By now you should know this to be true: nothing in the world is permanent except change. It applies to everything, even the Earth’s magnetic poles. You read it right. If this is the first time you’re hearing about this, it’s really about time you knew that north wasn’t always north, and south wasn’t always south. In fact, if the setting of the HBO series ‘Game of Thrones’ was 41,000 years ago, Jon Snow wouldn’t be known as the new King of the North, he would be known as the new King of the South. You get the idea.
Now back to magnetic poles. As we were saying, just like everything else, the Earth’s magnetic poles flip from time to time. And the reversal can sometimes last for centuries or even millennia.
As evidenced by the alignment of observable magnetic minerals, we know for a fact that several magnetic reversals have already transpired throughout Earth’s history, with the last reversal – known as the Matuyama-Brunhes reversal. What we don’t know is why such magnetic reversals happen.
Scientists, though, have a few ideas on the cause of such reversal, all of which are based on the theory that the Earth’s magnetic field is generated by the motion of molten iron in the Earth’s outer core. When ‘something’ causes that movement to change, it results in magnetic pole switching.
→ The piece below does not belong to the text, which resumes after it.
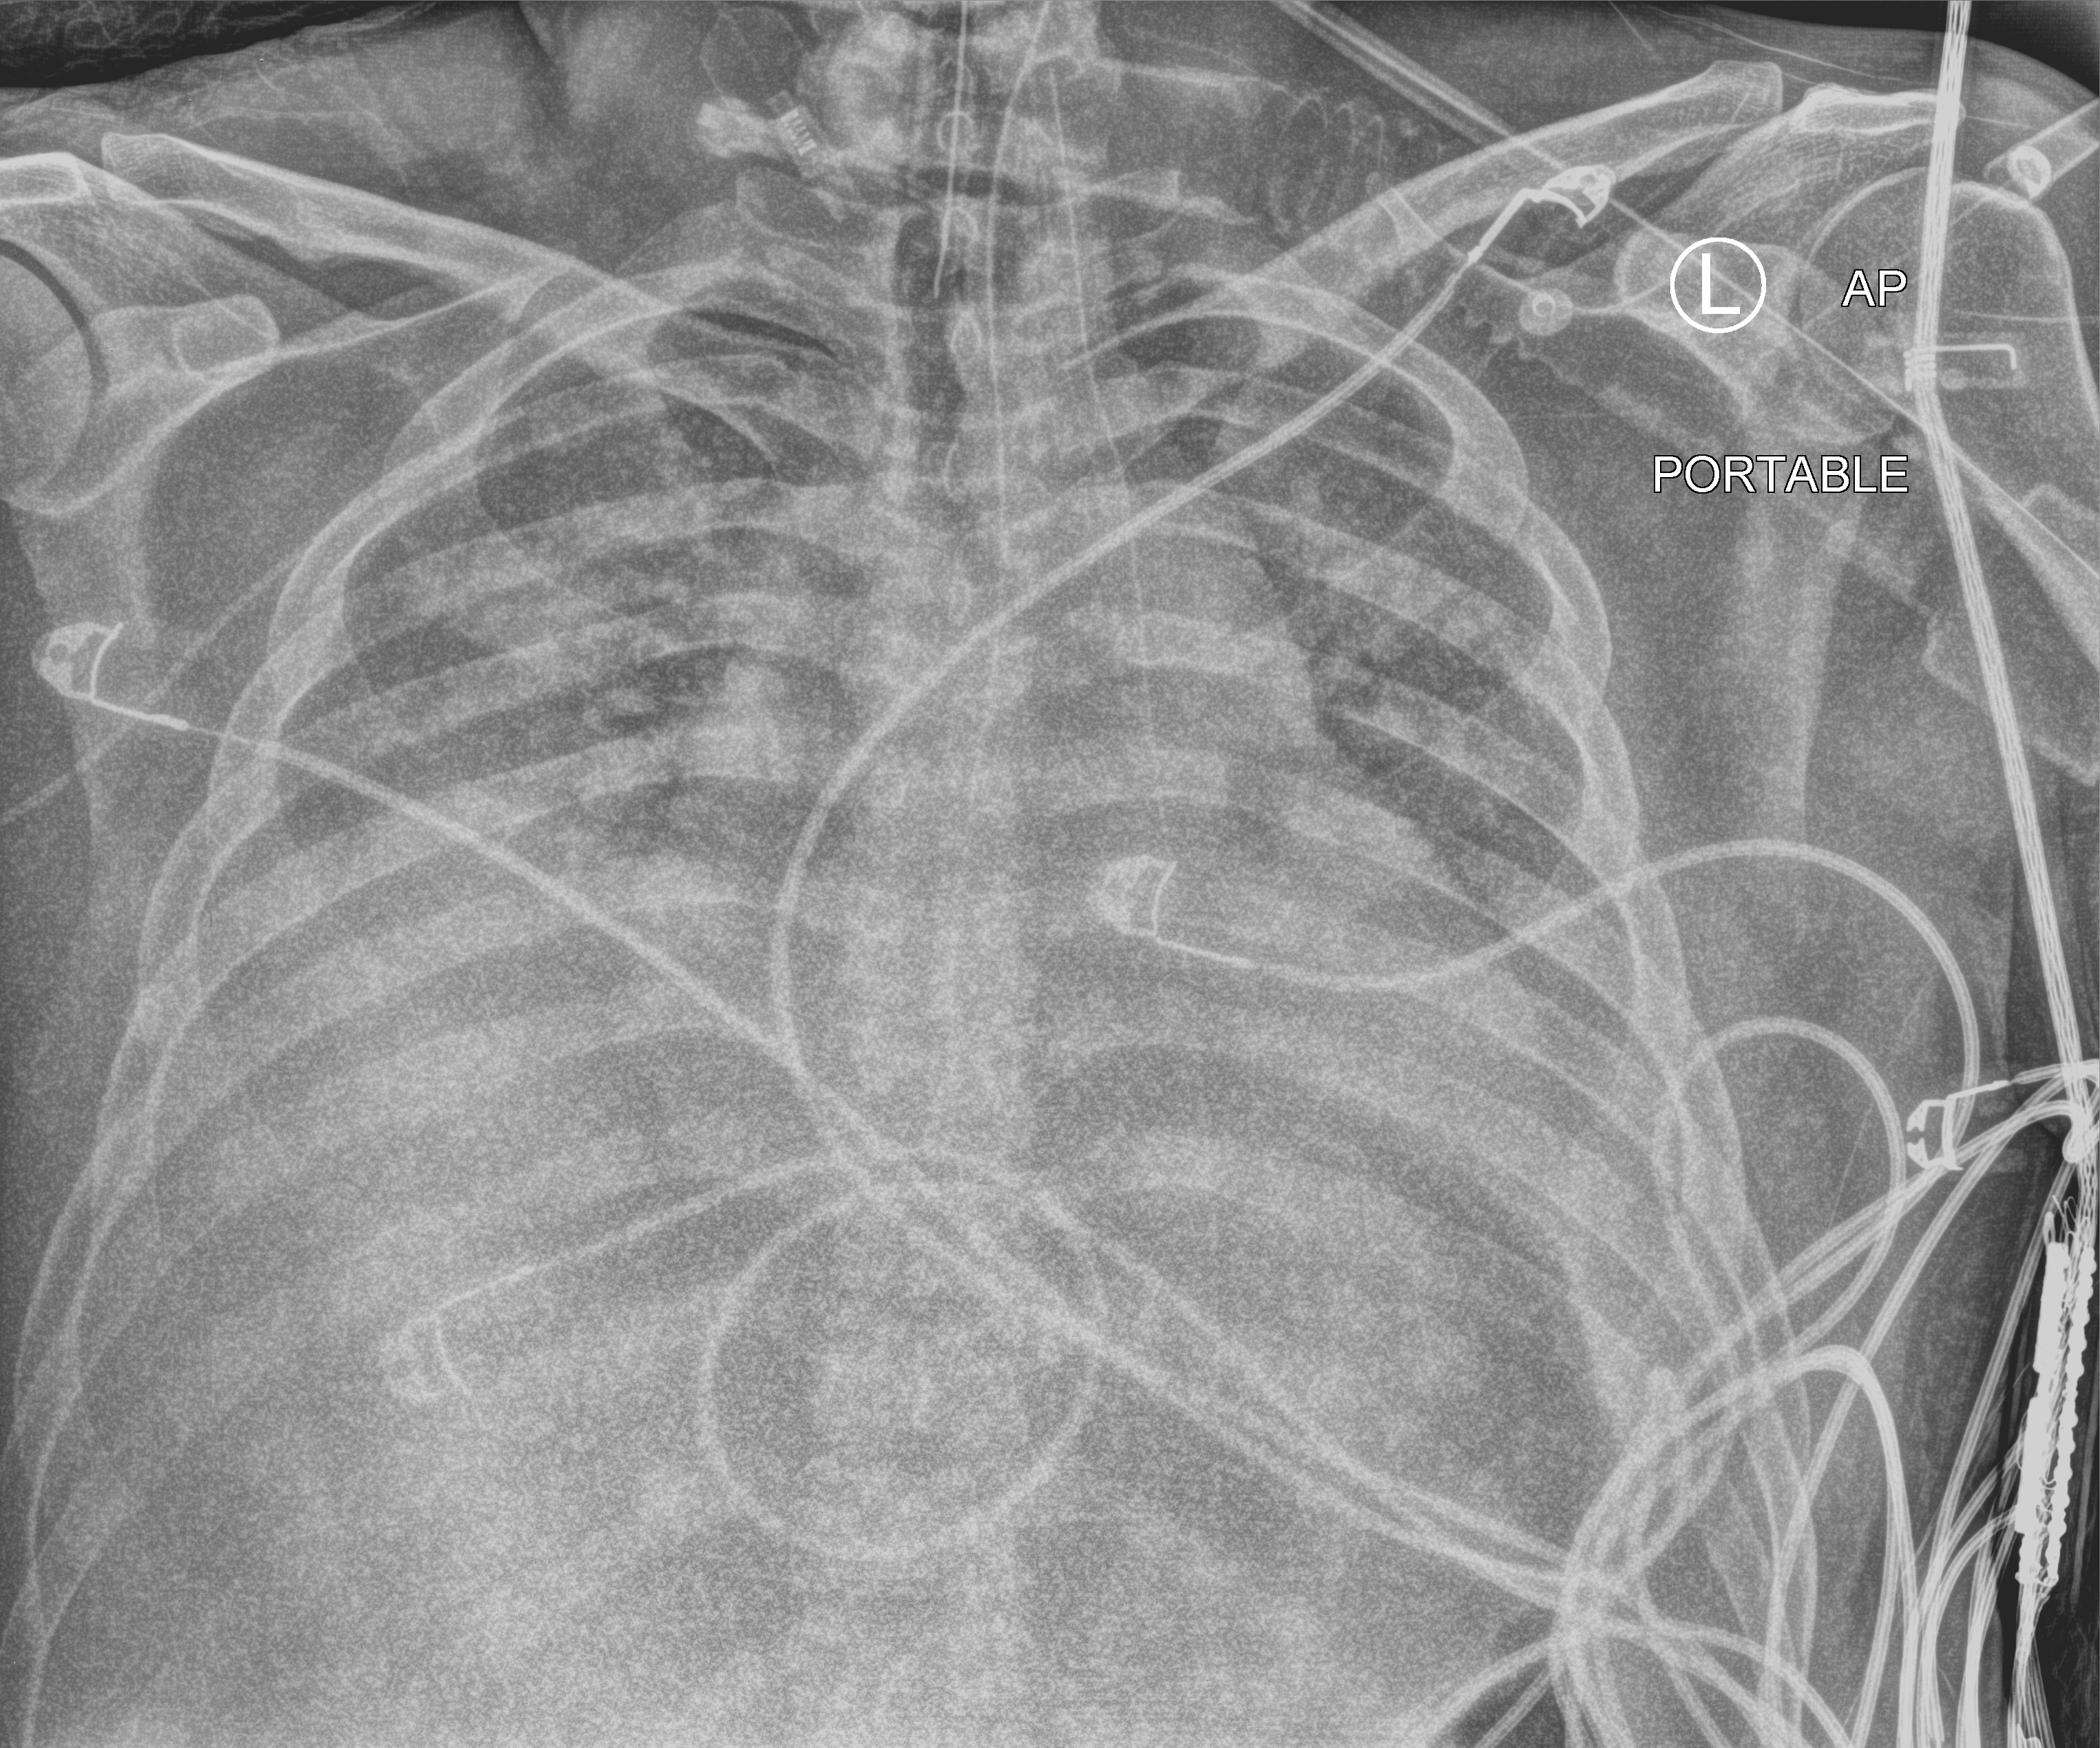
Chest X-ray (portable), anteroposterior (AP) projection. Male patient hospitalised with COVID-19, age 18–59 years.
Hospital-stay facts (about this admission, not read from this image; timing relative to this image not recorded):
- COPD (admission record): no
- smoking status (admission record): current
- mechanically ventilated during this hospital stay: yes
It’s that ‘something’ which scientists are trying to figure out.
According to Paula Koelemeijer — a Postdoctoral Fellow in Global Seismology from the University of Oxford — they might have stumbled on a plausible explanation: lava lamps. More specifically, the scientists discovered that areas above the Earth’s core could behave like ‘giant lava lamps’, with blobs of rock periodically going up and down deep within our planet, causing its magnetic field to flip.
To arrive at this theory, the research team turned to seismic signals generated by earthquakes as this was the only possible way to study the Earth’s core, considering how unimaginably deep it is. Apparently, measuring the oscillations caused by an earthquake, especially a large one, the data can be used as a basis to determine different structures that can be found within our planet.
By using this technique, the team was able to find out that at the top of the Earth’s core are two humongous regions — referred to as large-low-velocity-provinces or simply ‘blobs’ — where seismic waves travel more slowly compared with other surrounding regions. These blobs are thought to be less dense than other surrounding materials simply because they’re hotter. And being lighter causes them to rise up towards the surface, which is why they are found on top of the Earth’s core.
Now, an alternative theory has emerged. According to the scientists, it might be the chemical composition of the blobs (not their being less dense) that is making them behave like they do. Like ‘blobs in a lava lamp’, they heat up periodically and rise up to the surface, then cool down and drop back on the core.
If this turns out to be accurate, it would mean that this periodic rising and falling of the blobs can change the way heat is extracted from the Earth’s core. This could also explain why the Earth’s magnetic field occasionally flips. Following this line of thinking, the fact that our magnetic field has flipped more than once might also mean that over time, the internal structure of our planet may have changed several times as well.
Going forward, the team intends to use more data from the Earth’s oscillations so they can come up with a more detailed picture of the Earth’s core and better understand what’s going on deep within it. Hopefully, this can also provide us a more definitive idea on when our planet’s magnetic poles will flip so we can be better prepared for it, in case that happens within our lifetime that is.